Kebijakan Politik Luar Negeri era Presiden Abdurrahman Wahid
Abdurahman wahid (1999-Juli 2001)
Dalam skala global, Presiden Abdurrahman Wahid dikenal sebagai seorang visionary. Ia melakukan lebih dari 90 kali perjalanan dalam rangka meningkatkan stabilitas ekonomi, politik serta keamanan. Fokus politik luar negerinya adalah membangun citra Indonesia di ranah Internasional. Dalam setiap kunjungan luar negeri yang ekstensif selama masa pemerintahannya yang singkat, Abdurrahman Wahid secara konstan mengangkat isu-isu domestik dalam pertemuannya dengan setiap kepala negara yang dikunjunginya. Namun, sebagian besar kunjungan-kunjungannya itu tidak memiliki agenda yang jelas. Pada masa pemerintahannya, Ia memiliki beberapa perencanaan dalam politik luar negerinya, diantaranya adalah: 1. Economic Stability Ia sering berbicara di ranah multilateral, seperti World Economic Forum, The World Summit for Social Development, dan ASEAN serta sangat diterima di negara-negara Timur Tengah. Ia juga terbuka dengan aktor non-negara, khususnya organisasi sipil masyarakat dalam pembuatan kebijakan luar negeri. Private Investment Foreign aid Diplomacy Free Trade Promosi pada investasi luar negeri dan pasar bebas, daya tarik nasionalis untuk "Indonesia Kuat," dan melakukan hubungan yang lebih erat dengan Jepang, China dan ASEAN. Ia menjanjikan pemerintahnya akan mendorong perusahaan swasta dan mendorong investor asing untuk membantu negara itu keluar dari krisis ekonomi pada saat itu. Perubahan signifikan terjadi terhadap kebijakan luar negeri Indonesia yang semakin menjauh dari AS dan menuju hubungan yang lebih erat dengan Asia, Ia mengindikasikan bahwa ia akan mengunjungi Jepang, Cina, sebagian besar anggota ASEAN dan India sebelum KTT ASEAN.

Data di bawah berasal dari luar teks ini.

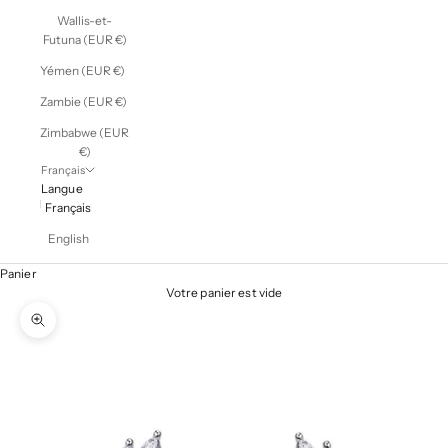
Wallis-et-
Futuna (EUR €)
Yémen (EUR €)
Zambie (EUR €)
Zimbabwe (EUR
€)
Français
Langue
Français
English
Panier
Votre panier est vide
Zoomer sur l'image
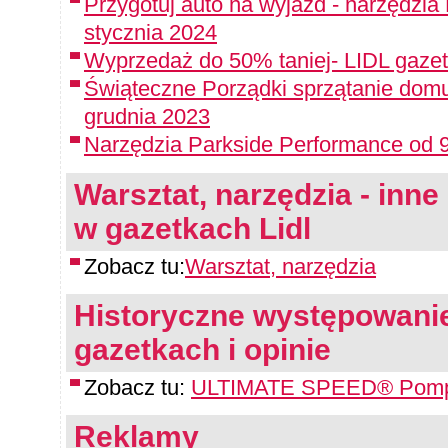
Przygotuj auto na wyjazd - narzędzia
stycznia 2024
Wyprzedaż do 50% taniej- LIDL gazet
Świąteczne Porządki sprzątanie domu
grudnia 2023
Narzędzia Parkside Performance od 9
Warsztat, narzędzia - inne 
w gazetkach Lidl
Zobacz tu:
Warsztat, narzędzia
Historyczne występowanie
gazetkach i opinie
Zobacz tu:
ULTIMATE SPEED® Pompa
Reklamy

2. Political Stability and Security International Support Regional Autonomy Democratization of Political System Diplomasi di era Abdurrahman Wahid dalam konteks kepentingan nasional selain mencari dukungan pemulihan ekonomi, rangkaian kunjungan ke mancanegaradiarahkan pula pada upaya- upaya menarik dukungan mengatasi konflik domestik, mempertahankan integritas teritorial Indonesia, dan hal yang tak kalah penting adalah demokratisasi melalui proses peran militer agar kembali ke peran profesional. Ancaman integrasi nasional di era Wahid menjadi kepentingan nasional yang sangat mendesak dan diprioritaskan. Dalam setiap kunjungan luar negeri yang ekstensif selama masa pemerintahannya yang singkat, Abdurrahman Wahid secara konstan mengangkat isu-isu domestik dalam pertemuannya dengan setiap kepala negara yang dikunjunginya. Termasuk dalam hal ini, selain isu Timor Timur, adalah soal integritas teritorial Indonesia seperti dalam kasus Aceh dan isu perbaikan ekonomi.

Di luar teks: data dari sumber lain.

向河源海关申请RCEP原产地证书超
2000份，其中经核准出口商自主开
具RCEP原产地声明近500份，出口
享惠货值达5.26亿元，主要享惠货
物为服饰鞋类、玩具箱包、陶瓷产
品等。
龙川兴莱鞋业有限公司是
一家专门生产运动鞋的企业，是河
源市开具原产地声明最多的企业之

Ada dua wacana kontroversial yang ingin dibangun oleh Gusdur pada masa pemerintahannya, yaitu: 1. membangun kerjasama ekonomi dengan Israel. 2. melontarkan ide pembentukan poros jakarta-Beijing-New Delhi Sayangnya, struktur pembangunan kebijakan politik Indonesia pada saat itu tidak cukup mampu untuk mengakomodasinya, sehingga pada akhir jabatannya, banyak ide-idenya yang tidak dapat diwujudkan.